Students will design and test devices that use everyday materials to control or transfer heat energy, applying scientific concepts to innovate solutions that improve comfort in their community. They will collaboratively define criterias for success and constraints while honing critical thinking skills to solve real-world problems. Throughout the project, students will communicate their processes and reflect on their learning, both academically in terms of energy transfer principles and socio-emotionally through team dynamics.

Students will create solar cookers, shade structures, and cooling stations utilizing everyday and recycled materials, focusing on energy transfer and sustainable solutions for community comfort. Throughout the unit, students design wind power spinners and rubber band power devices demonstrating energy conversion and motion principles. They will also develop light signal messaging systems to illustrate the concepts of waves and information transfer, enabling communication during a "Survivor: Heat Island" exhibition challenge. Each product will be accompanied by a reflective journal explaining the scientific principles applied and the impact envisioned for community or environmental improvement.

To kick off the learning experience, have students engage in "CSI: Heat Island Mystery," where they investigate a fictional crash site affected by extreme heat. Using clues around them, such as temperature patterns, objects showing signs of heat effects, and leftover materials, students will hypothesize solutions for survival and communication using innovative heat control and transfer devices.
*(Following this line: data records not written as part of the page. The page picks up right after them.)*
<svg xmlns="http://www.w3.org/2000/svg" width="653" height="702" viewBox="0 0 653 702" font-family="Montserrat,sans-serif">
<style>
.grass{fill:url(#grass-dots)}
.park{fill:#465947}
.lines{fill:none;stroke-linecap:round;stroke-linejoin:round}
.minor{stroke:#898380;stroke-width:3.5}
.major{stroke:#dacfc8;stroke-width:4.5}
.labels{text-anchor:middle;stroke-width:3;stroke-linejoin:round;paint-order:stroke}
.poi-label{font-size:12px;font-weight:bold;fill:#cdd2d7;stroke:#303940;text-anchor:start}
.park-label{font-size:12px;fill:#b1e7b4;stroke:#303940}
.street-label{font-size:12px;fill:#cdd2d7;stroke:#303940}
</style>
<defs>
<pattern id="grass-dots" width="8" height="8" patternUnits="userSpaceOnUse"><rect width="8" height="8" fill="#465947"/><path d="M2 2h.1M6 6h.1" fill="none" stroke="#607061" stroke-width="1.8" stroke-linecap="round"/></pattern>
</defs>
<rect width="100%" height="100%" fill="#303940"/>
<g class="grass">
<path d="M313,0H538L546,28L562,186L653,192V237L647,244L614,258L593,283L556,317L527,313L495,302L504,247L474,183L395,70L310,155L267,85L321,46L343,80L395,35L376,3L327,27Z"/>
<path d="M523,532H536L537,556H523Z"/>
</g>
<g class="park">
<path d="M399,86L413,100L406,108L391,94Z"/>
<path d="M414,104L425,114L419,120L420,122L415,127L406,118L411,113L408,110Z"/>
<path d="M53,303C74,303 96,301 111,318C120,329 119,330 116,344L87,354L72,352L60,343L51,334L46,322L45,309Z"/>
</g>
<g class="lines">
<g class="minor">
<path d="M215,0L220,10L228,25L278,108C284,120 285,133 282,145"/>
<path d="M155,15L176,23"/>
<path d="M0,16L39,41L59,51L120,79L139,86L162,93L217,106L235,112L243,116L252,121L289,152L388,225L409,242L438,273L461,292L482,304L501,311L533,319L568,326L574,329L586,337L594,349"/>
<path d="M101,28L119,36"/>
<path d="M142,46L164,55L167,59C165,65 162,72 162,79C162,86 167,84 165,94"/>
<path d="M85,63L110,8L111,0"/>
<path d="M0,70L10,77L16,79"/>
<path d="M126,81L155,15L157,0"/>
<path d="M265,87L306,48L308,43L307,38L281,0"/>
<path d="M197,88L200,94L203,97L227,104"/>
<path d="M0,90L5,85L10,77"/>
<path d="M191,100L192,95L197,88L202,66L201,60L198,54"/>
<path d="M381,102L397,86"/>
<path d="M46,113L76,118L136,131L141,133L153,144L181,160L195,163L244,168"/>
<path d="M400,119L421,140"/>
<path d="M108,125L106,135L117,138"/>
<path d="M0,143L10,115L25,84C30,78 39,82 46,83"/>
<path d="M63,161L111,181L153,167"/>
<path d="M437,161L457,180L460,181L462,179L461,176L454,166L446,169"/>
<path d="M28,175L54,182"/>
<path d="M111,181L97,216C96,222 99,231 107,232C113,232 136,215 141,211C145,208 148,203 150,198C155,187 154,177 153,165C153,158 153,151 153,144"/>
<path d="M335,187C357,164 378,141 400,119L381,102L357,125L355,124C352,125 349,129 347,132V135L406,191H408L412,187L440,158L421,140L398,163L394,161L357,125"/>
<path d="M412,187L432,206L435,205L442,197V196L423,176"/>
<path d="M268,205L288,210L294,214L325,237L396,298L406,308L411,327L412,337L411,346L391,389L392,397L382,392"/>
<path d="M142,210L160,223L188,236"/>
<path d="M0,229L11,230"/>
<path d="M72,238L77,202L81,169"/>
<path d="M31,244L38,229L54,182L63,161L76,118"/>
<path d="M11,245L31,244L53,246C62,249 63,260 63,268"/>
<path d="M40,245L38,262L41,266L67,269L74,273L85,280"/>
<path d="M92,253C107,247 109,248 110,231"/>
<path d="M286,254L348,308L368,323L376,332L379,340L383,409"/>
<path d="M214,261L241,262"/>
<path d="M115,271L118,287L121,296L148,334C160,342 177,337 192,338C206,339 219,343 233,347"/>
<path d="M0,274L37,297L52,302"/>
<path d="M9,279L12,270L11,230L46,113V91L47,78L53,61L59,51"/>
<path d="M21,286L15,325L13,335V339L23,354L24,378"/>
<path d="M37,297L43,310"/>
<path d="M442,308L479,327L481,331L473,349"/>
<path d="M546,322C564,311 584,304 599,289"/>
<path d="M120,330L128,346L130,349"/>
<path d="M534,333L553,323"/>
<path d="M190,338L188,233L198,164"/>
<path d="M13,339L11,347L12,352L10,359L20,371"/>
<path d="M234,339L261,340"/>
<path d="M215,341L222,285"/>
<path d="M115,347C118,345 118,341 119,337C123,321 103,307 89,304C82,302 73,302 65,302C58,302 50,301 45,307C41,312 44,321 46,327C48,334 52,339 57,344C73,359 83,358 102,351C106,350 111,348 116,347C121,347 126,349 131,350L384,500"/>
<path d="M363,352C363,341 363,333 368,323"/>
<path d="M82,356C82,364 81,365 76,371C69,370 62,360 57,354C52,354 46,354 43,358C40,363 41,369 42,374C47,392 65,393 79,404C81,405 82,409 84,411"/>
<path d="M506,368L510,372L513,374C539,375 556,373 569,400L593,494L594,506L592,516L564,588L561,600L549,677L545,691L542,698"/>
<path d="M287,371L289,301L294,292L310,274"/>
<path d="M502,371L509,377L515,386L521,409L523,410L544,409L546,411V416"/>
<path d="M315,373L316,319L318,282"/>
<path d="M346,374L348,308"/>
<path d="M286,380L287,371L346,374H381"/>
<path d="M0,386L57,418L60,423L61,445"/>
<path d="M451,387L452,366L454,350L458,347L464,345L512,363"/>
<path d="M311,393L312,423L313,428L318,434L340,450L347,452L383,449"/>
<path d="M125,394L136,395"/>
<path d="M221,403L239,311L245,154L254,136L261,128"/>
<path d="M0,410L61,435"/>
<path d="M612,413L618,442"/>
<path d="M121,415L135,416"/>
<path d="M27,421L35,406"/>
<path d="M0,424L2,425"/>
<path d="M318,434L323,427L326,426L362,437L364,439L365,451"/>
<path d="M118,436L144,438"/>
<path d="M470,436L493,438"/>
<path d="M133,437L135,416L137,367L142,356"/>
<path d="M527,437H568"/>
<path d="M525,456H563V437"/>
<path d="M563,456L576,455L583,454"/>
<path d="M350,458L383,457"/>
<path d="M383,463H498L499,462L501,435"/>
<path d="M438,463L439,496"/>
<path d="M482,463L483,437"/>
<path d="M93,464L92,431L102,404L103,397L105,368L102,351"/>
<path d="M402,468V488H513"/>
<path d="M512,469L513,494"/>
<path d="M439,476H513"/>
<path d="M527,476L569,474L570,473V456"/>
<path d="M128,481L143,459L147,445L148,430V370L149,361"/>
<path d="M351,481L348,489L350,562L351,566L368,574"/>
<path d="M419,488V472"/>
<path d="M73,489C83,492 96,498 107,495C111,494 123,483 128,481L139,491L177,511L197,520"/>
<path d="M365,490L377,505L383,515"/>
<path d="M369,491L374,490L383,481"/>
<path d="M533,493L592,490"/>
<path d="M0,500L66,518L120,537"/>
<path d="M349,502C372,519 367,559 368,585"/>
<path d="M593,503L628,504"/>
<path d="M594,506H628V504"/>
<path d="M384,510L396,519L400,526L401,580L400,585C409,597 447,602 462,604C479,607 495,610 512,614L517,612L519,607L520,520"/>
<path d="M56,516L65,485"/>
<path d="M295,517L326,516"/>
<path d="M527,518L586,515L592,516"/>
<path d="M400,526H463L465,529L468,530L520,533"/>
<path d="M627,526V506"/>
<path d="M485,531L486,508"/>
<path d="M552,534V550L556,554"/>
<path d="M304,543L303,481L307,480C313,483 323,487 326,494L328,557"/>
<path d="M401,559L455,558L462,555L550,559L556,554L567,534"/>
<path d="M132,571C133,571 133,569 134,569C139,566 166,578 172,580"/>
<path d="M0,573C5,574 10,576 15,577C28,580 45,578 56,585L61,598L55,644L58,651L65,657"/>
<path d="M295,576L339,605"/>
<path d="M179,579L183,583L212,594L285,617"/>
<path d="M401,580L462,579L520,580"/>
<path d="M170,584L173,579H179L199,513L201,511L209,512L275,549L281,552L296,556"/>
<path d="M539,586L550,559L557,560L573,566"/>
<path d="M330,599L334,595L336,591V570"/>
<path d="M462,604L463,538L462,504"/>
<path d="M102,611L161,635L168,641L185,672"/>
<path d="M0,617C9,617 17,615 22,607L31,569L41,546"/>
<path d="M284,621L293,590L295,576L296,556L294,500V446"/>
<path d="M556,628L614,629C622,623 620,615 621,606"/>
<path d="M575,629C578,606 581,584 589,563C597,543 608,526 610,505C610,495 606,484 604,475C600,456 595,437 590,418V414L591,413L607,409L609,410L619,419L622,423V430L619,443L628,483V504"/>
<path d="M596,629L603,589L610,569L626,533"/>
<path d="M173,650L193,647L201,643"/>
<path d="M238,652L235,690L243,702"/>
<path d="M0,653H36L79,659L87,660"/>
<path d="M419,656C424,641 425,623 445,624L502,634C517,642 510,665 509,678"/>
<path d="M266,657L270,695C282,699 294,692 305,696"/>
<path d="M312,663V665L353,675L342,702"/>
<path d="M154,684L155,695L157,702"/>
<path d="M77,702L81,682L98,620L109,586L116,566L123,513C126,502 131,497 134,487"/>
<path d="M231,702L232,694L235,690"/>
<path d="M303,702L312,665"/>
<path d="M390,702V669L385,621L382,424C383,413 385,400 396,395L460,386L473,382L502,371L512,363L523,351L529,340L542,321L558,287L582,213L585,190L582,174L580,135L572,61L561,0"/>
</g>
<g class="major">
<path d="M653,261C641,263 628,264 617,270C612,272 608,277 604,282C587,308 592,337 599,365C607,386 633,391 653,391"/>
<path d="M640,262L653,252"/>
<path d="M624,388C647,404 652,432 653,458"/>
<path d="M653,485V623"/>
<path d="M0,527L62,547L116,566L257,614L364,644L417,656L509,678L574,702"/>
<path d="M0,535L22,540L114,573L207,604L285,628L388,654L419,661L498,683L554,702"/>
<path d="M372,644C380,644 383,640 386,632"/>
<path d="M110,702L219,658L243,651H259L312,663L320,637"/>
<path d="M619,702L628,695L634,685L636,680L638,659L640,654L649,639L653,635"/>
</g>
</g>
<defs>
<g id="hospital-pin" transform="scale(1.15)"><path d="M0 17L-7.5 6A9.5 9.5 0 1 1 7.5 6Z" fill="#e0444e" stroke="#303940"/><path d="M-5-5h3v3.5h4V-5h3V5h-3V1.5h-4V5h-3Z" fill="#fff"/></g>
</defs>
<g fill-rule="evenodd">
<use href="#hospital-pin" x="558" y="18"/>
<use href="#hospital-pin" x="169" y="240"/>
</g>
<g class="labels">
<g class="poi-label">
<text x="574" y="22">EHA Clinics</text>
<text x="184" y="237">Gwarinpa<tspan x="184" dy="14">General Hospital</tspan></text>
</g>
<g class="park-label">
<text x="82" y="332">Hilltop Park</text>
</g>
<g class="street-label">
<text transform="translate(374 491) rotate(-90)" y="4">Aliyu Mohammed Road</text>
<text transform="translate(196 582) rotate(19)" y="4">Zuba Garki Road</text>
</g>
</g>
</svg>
This hands-on, mystery-solving approach will catalyze curiosity and lay the foundation for the unit's exploration of energy, heat transfer, and engineering challenges.

Students will host the "Survivor: Heat Island Challenge" exhibition, featuring their innovative projects at various heat challenge stations. They will demonstrate how their devices address problems related to energy and comfort while explaining the science behind heat transfer and energy transformation. University experts from the Universidad de Monterrey will engage with students, offering feedback and discussing sustainable solutions. Throughout the exhibition, students will practice effective communication, sharing narratives and reflections on their learning experiences. Visitors will have the opportunity to compare and interact with multiple student-designed solutions, fostering a collaborative environment.